──────── TEXT SHOWN
For context: "this chapter" refers to the whole chapter describing the behavior of each JVM instruction. The specification seems to suggest that all bets are off on any guarantees the JVM makes by the time a VirtualMachineError is thrown.

[1] https://docs.oracle.com/en/java/javase/21/docs/api/java.base...

[2] https://docs.oracle.com/en/java/javase/21/docs/api/java.base...

[3] https://docs.oracle.com/javase/specs/jvms/se21/html/jvms-6.h...

fulafel

Is this a hole in the safety guarantees?

unscaled

You can catch OutOfMemoryErrors in Java, but it wouldn't be as simple as you describe. In a real-world program, you may be doing other things besides downloading URLs and feeding the URLs to the download scheduler. Even though the URL downloader is what's causing the memory pressure, an OutOfMemoryError may very well be thrown by an allocation anywhere else. _You only have one shared heap_, so unless there is only one single thing that is being allocated on the heap you cannot use it as.

Coming from C, you might think you can just avoid heap allocations for anything that you don't manage with backpressure, but that doesn't work in Java, since Java can only store primitives and references on the stack (at least until project Valhalla is delivered[1]). Almost everything you do triggers a heap allocation.

Virtual Threads make this even worse, since their "stack" is also stored on the heap and it can grow dynamically and require more heap allocations even if you just add a primitive object on the stack!

tl;dr: No, you cannot rely on catching OutOfMemoryError in Java in anything but the simplest scenarios and things break down when you have multiple threads and especially virtual threads.

[1] https://openjdk.org/projects/valhalla/

wyago

This feels analogous to saying that static memory management might be superior, because if dynamic memory is available developers can trivially produce an OOM.

It's possible we'll start borrowing more patterns from Erlang/OTP since it's been living in a post-greenthreads world for as long as many languages have existed, and has developed patterns around it.

jandrewrogers

Proper async architecture requires designing a scheduler appropriate for your workload. Many (most?) async applications ignore or skip this part and try to delegate it to a runtime or the OS, usually with mediocre results. Designing a robust scheduler usually requires excellent visibility into the real-time distribution of available resources so that you can dynamically schedule load away from the resources under the most pressure at every instant in time. If you aren’t going to do that work, async may not be the best architecture choice.
────────────────
──────── EXERCISE DATA
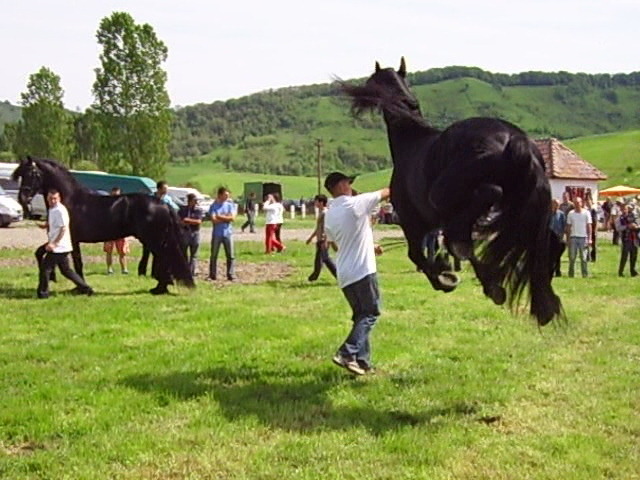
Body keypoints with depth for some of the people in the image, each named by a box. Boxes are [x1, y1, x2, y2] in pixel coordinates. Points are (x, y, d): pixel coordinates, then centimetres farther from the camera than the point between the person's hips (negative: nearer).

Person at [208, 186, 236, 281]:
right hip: (217, 234, -1)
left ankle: (231, 275, 2)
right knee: (214, 255, 4)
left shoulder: (230, 205, 7)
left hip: (228, 233, 1)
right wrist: (226, 217, -8)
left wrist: (220, 216, -8)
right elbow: (214, 220, -12)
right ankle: (213, 275, 12)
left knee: (230, 255, -1)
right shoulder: (214, 206, 0)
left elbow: (232, 218, -5)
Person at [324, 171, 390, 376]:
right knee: (370, 313, -2)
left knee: (361, 315, 15)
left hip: (344, 274, 7)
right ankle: (347, 354, -15)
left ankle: (362, 360, 11)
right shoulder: (355, 204, -10)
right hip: (363, 270, -7)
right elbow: (385, 193, 2)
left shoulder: (329, 215, 10)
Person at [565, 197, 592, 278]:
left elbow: (589, 226, 1)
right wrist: (568, 239, 5)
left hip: (583, 238, -1)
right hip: (573, 237, 1)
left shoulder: (586, 213, 2)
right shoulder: (571, 213, 7)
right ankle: (571, 274, 7)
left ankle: (585, 274, 5)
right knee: (572, 258, 0)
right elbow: (568, 227, 10)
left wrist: (589, 239, -5)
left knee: (583, 258, 0)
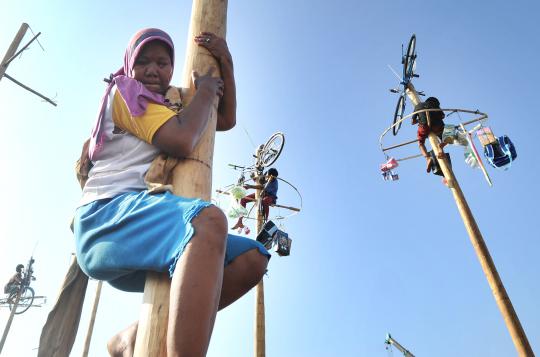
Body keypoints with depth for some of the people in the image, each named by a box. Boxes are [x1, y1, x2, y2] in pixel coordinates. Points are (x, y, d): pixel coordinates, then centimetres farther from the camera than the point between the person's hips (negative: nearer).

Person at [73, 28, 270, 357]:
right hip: (107, 214, -8)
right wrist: (205, 92, 2)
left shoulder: (171, 105, 29)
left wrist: (226, 64, 13)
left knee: (252, 258, -6)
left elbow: (227, 120, 24)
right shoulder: (125, 91, 5)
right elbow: (182, 142, -14)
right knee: (209, 219, -38)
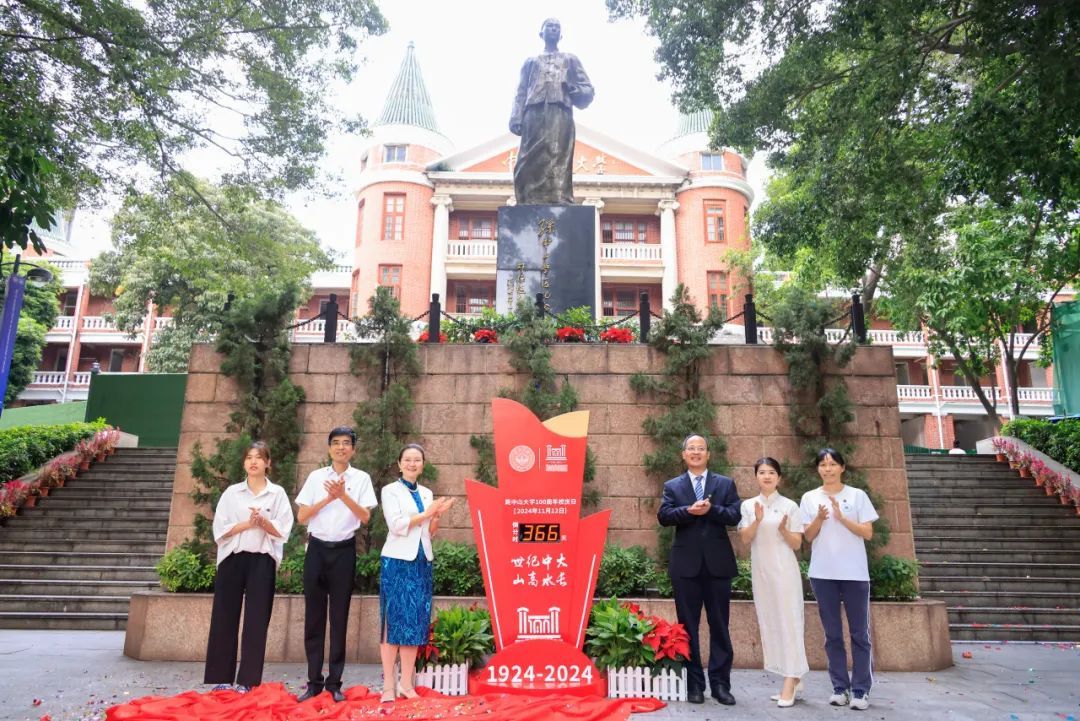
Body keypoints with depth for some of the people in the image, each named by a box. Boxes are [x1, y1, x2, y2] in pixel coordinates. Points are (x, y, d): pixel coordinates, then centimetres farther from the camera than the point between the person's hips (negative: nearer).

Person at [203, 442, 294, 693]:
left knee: (256, 621, 0)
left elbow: (282, 531, -2)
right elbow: (219, 529, 0)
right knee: (225, 617, 2)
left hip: (262, 561, -1)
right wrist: (247, 524, -13)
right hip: (233, 559, 1)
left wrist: (263, 522, -18)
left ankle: (247, 680, 8)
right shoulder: (232, 492, 7)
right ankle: (222, 677, 13)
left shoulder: (278, 493, 4)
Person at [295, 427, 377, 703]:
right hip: (317, 548, 1)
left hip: (344, 550, -1)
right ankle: (314, 681, 13)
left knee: (339, 616, 4)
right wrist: (329, 498, -11)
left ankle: (334, 682, 13)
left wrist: (343, 495, -17)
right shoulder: (316, 476, 5)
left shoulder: (361, 478, 3)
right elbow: (301, 516, 1)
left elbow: (365, 517, -5)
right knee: (314, 615, 4)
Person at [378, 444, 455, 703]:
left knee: (416, 621, 5)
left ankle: (406, 684, 13)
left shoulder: (426, 493, 13)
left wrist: (437, 516, -3)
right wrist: (426, 513, -12)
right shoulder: (390, 490, -1)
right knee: (393, 621, -2)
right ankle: (388, 685, 4)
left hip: (422, 562, 5)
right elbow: (396, 525, -13)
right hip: (397, 561, -5)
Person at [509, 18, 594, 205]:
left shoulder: (571, 60, 29)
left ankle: (559, 207, -27)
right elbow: (521, 93, 19)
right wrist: (516, 118, 1)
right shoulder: (530, 62, 31)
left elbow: (588, 89, 19)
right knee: (529, 163, -13)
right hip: (534, 113, 1)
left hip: (560, 113, -1)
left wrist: (574, 90, -4)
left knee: (558, 162, -17)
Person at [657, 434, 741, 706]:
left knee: (719, 625, 6)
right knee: (688, 625, 6)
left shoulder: (725, 483, 8)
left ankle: (720, 683, 15)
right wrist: (689, 510, -22)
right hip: (686, 564, 0)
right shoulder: (672, 485, 8)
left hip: (718, 563, 0)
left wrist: (710, 510, -19)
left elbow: (735, 515, -4)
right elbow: (663, 515, -7)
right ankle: (694, 684, 16)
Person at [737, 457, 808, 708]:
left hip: (784, 570, -3)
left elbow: (797, 544, 0)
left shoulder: (790, 506, -1)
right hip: (760, 570, 3)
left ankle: (790, 681, -1)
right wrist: (757, 521, -17)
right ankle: (793, 677, 19)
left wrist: (783, 530, -19)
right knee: (769, 622, 7)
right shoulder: (748, 505, 6)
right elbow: (745, 539, -2)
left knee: (787, 621, -4)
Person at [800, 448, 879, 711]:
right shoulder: (810, 498, 5)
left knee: (859, 633, 2)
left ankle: (860, 690, 9)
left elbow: (868, 533, -2)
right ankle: (840, 687, 15)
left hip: (854, 573, -1)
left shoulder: (857, 496, 1)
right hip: (823, 573, 2)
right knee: (832, 634, 7)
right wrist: (820, 518, -14)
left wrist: (841, 517, -14)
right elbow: (808, 536, 4)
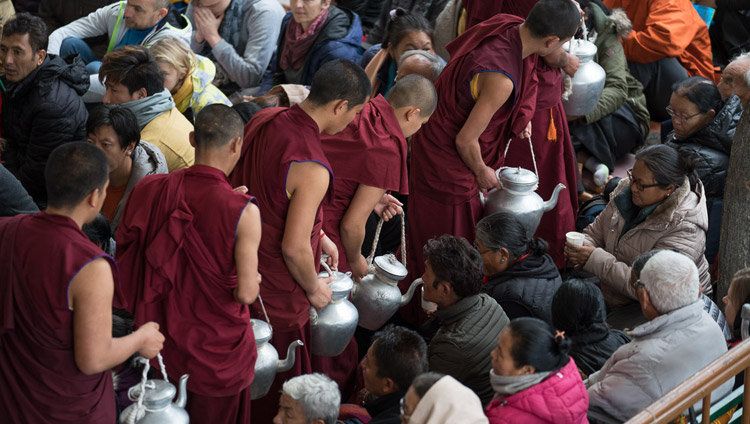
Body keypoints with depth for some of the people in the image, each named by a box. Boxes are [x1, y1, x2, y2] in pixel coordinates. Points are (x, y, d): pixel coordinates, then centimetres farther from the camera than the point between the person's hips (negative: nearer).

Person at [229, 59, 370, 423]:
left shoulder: (262, 120, -4)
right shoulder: (312, 169, -31)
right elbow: (294, 248, -27)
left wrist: (318, 235, 16)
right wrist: (314, 289, -7)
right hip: (277, 297, -8)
────────────────
ACTIVITY LIST:
A - Condense the paragraph of the forum thread that opens with "Proper async architecture requires" into a short bulleted list that keeps its main points.
B - In the forum thread, retype the passage that begins at the words "Virtual Threads make" and stops after "on the stack!".

RESPONSES BY ITEM NUMBER:
A -
- Proper async architecture needs a scheduler designed for the specific workload.
- Many async applications skip this and hand scheduling to a runtime or the OS, usually with mediocre results.
- A robust scheduler needs excellent real-time visibility into available resources so it can shift load away from the most pressured ones at every instant.
- Without that work, async may not be the best architecture choice.

B -
Virtual Threads make this even worse, since their "stack" is also stored on the heap and it can grow dynamically and require more heap allocations even if you just add a primitive object on the stack!